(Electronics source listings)
####
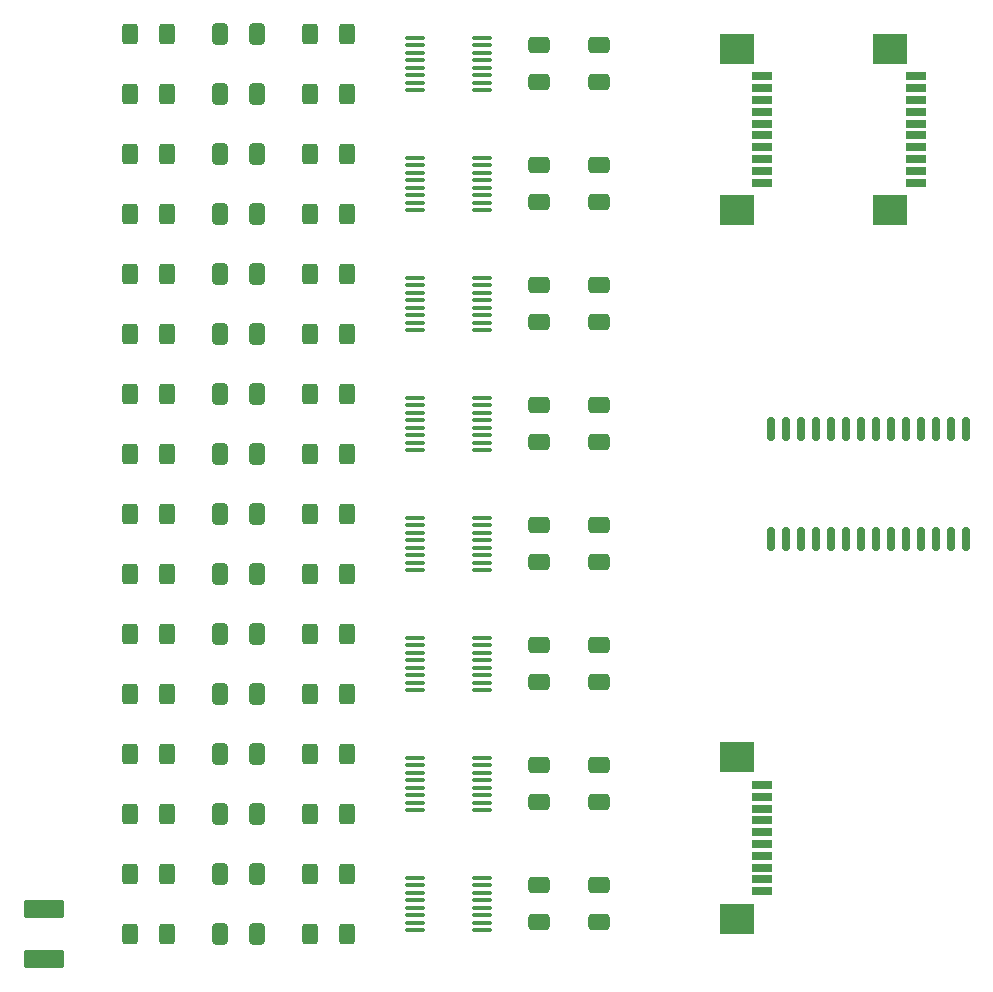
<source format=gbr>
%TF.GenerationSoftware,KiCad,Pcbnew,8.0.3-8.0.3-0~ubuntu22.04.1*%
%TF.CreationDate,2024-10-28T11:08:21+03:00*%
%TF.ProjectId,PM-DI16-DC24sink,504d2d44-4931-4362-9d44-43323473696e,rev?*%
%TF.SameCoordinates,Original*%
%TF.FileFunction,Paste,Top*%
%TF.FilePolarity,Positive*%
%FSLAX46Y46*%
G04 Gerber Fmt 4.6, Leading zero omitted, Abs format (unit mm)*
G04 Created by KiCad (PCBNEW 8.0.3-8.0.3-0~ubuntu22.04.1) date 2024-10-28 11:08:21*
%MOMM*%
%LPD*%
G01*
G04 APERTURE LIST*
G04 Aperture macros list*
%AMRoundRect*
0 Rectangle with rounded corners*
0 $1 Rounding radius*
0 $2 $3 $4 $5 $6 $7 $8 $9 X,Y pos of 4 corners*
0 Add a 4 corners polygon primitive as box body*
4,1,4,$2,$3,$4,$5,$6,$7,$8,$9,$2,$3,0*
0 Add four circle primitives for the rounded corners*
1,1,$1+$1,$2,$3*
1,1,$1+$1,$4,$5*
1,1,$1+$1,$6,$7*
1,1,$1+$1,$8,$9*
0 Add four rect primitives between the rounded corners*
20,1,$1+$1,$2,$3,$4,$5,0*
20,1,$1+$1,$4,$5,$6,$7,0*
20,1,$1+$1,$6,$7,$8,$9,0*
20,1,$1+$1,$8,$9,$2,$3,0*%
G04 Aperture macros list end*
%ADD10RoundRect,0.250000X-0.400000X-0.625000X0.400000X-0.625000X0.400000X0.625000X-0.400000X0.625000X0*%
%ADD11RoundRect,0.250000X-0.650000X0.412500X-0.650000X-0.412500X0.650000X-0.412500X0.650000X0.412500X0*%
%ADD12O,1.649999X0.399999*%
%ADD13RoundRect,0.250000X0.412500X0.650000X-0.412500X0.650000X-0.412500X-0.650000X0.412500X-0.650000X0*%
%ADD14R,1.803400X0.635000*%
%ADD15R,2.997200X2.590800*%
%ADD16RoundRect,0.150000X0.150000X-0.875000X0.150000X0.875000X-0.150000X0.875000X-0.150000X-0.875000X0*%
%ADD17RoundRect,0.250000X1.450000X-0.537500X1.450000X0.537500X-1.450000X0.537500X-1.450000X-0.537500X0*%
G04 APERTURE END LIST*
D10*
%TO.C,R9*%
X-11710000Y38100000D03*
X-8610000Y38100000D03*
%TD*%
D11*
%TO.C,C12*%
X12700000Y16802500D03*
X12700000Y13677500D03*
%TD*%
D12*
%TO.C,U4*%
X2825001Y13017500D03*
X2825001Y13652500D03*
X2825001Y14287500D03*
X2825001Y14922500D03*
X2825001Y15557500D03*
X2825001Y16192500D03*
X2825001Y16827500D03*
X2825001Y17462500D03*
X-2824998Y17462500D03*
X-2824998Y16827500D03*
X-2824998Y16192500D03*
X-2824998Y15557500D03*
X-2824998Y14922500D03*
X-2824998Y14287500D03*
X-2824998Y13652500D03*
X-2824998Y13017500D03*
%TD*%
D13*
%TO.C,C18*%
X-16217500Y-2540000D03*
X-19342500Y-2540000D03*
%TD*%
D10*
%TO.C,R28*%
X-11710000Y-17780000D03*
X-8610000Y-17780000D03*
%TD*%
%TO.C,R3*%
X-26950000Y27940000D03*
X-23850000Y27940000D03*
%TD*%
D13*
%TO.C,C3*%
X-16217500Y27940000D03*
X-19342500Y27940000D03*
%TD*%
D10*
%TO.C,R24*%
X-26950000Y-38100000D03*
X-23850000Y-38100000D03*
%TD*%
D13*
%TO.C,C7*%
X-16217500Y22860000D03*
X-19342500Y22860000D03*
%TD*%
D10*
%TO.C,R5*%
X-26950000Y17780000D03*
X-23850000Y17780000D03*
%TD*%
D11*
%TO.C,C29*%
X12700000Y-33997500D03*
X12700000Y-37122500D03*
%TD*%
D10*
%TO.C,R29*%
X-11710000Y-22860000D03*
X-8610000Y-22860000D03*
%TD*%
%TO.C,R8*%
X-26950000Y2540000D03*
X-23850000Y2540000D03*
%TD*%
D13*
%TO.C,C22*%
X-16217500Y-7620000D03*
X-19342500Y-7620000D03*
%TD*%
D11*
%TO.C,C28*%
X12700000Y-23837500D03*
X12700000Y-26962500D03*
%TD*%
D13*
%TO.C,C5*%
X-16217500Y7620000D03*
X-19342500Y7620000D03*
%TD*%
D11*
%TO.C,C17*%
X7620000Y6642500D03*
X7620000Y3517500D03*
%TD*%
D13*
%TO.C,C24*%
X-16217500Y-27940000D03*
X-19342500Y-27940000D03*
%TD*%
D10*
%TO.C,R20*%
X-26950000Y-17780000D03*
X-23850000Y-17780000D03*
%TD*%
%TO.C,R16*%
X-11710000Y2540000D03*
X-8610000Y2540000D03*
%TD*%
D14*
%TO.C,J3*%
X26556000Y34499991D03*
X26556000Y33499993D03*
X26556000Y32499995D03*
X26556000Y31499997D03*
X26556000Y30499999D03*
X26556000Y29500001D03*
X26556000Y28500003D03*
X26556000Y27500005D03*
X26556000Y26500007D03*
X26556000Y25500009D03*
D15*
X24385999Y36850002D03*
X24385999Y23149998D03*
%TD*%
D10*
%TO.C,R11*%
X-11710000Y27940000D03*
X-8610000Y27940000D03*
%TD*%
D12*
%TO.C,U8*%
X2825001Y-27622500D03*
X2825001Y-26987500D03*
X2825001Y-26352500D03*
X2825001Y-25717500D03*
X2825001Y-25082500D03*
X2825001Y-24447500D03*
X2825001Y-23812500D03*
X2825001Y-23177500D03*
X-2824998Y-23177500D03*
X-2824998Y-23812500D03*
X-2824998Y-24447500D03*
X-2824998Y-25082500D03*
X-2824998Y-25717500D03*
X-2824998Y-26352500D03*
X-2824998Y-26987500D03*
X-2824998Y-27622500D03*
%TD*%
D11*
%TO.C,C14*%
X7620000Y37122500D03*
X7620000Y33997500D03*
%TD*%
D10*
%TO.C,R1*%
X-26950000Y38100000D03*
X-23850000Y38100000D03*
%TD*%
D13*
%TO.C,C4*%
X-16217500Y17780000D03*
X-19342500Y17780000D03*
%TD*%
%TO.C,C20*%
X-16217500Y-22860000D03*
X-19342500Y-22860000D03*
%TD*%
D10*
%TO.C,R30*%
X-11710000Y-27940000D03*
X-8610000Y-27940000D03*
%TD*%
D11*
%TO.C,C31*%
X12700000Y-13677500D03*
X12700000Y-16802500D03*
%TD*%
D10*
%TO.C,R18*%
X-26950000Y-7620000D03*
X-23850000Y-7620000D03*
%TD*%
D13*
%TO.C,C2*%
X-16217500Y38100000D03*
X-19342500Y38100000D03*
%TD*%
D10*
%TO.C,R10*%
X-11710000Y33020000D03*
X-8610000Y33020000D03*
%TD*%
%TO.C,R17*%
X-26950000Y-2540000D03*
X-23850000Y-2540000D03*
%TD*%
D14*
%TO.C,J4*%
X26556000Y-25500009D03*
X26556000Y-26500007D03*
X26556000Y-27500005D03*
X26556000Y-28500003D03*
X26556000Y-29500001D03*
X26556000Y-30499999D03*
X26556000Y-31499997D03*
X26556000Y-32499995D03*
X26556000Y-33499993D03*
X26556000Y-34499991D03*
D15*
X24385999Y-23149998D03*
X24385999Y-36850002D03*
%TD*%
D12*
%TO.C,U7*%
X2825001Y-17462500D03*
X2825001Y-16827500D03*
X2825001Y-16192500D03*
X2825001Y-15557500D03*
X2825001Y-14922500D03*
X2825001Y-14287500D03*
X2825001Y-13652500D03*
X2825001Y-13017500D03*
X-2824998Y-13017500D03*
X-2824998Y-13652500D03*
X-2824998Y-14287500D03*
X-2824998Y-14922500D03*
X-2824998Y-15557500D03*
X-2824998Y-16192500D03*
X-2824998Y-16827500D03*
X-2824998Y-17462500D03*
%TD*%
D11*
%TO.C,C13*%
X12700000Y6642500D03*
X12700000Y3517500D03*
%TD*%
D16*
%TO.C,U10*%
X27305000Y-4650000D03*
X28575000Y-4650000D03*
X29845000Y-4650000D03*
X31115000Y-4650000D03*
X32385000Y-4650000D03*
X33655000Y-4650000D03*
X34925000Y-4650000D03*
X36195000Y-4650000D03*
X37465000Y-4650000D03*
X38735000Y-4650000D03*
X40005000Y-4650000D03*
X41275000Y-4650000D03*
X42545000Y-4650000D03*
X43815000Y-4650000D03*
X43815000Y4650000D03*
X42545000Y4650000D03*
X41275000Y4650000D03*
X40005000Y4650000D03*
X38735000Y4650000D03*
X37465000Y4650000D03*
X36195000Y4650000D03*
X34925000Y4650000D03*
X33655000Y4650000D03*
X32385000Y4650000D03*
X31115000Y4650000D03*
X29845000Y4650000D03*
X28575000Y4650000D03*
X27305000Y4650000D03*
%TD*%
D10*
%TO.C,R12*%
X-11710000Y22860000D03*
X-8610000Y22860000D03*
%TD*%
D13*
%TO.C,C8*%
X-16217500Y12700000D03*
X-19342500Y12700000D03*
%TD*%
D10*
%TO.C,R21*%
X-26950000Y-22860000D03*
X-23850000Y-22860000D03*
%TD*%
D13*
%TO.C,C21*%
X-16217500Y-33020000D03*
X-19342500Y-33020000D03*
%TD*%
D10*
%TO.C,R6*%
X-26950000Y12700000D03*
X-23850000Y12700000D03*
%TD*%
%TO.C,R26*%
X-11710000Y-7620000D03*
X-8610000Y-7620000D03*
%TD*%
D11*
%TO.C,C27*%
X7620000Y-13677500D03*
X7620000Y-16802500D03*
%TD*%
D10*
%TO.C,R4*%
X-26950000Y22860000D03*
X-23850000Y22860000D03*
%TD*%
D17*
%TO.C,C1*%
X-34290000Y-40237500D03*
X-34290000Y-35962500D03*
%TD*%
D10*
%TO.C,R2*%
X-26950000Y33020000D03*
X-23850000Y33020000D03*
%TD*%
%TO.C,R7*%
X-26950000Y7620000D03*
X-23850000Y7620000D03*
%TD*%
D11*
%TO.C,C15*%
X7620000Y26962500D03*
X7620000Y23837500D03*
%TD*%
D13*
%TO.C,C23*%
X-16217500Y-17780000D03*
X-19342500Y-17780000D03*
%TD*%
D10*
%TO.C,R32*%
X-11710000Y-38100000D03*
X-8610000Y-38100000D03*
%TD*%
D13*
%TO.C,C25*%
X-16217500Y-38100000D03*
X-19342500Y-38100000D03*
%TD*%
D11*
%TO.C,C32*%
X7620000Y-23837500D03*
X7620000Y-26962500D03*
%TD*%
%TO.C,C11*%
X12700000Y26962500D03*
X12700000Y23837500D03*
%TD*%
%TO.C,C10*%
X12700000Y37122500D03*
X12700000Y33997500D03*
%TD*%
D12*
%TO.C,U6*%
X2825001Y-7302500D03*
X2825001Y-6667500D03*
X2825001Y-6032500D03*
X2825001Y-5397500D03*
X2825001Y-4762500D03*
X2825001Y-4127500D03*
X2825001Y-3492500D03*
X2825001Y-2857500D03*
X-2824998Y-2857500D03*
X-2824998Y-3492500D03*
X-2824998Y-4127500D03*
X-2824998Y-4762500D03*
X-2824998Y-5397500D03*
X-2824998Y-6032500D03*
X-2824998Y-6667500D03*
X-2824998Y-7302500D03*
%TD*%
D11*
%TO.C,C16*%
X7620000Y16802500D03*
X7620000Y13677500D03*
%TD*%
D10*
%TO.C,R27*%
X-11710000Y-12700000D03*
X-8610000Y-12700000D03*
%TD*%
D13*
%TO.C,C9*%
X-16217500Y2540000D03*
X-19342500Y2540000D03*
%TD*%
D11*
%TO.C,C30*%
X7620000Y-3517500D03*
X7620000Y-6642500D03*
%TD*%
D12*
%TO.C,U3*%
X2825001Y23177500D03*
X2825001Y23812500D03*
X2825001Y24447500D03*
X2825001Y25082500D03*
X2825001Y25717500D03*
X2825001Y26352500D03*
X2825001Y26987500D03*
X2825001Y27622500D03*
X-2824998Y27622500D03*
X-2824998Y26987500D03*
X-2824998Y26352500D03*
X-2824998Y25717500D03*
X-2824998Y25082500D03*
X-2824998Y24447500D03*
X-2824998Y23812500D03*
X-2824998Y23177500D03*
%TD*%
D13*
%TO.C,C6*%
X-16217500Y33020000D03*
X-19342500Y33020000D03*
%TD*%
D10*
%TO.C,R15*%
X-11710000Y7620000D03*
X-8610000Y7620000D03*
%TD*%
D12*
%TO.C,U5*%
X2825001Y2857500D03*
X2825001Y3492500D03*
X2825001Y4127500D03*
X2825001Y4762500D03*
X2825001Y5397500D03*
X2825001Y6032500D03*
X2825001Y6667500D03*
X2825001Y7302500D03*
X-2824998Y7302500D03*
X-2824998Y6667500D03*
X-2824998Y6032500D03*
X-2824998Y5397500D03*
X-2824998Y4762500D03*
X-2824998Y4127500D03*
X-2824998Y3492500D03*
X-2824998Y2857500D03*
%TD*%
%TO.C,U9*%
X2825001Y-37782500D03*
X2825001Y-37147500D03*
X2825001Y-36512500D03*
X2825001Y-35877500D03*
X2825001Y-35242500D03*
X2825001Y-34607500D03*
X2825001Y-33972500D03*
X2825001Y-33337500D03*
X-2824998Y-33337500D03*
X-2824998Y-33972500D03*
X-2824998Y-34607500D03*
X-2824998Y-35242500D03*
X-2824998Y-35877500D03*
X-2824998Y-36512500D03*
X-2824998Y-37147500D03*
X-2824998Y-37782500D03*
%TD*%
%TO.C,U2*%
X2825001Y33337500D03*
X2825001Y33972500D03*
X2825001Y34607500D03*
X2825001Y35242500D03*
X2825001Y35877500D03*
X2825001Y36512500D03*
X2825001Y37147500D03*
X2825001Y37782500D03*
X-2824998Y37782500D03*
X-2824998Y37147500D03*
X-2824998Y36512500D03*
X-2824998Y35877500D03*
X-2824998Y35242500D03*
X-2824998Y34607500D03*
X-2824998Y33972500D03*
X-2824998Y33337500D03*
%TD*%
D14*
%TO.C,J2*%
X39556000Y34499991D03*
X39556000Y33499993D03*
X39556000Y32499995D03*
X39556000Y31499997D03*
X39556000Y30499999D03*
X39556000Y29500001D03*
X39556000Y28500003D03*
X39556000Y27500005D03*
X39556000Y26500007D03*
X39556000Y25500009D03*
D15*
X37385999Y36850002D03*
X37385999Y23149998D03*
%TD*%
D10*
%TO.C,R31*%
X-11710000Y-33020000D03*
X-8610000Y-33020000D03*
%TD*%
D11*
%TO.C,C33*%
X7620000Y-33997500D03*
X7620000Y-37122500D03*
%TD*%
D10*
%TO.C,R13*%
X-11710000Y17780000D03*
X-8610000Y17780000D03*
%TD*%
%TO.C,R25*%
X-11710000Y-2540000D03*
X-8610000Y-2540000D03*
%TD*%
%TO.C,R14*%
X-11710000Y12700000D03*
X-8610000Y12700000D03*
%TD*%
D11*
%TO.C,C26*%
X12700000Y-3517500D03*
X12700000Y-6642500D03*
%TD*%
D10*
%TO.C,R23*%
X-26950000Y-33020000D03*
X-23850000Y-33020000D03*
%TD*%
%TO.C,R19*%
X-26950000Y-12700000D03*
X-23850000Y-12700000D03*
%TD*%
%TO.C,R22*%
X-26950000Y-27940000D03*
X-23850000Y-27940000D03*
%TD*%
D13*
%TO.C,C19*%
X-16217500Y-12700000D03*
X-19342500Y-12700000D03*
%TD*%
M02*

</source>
####
= WHAT THE EXERCISE ASKS =
Set down, unchanged, only those lines above that fall between the line with "X-26950000Y27940000D03*" and the line with "X-16217500Y22860000D03*", the two end lines included.

= FINISHED TASK =
X-26950000Y27940000D03*
X-23850000Y27940000D03*
%TD*%
D13*
%TO.C,C3*%
X-16217500Y27940000D03*
X-19342500Y27940000D03*
%TD*%
D10*
%TO.C,R24*%
X-26950000Y-38100000D03*
X-23850000Y-38100000D03*
%TD*%
D13*
%TO.C,C7*%
X-16217500Y22860000D03*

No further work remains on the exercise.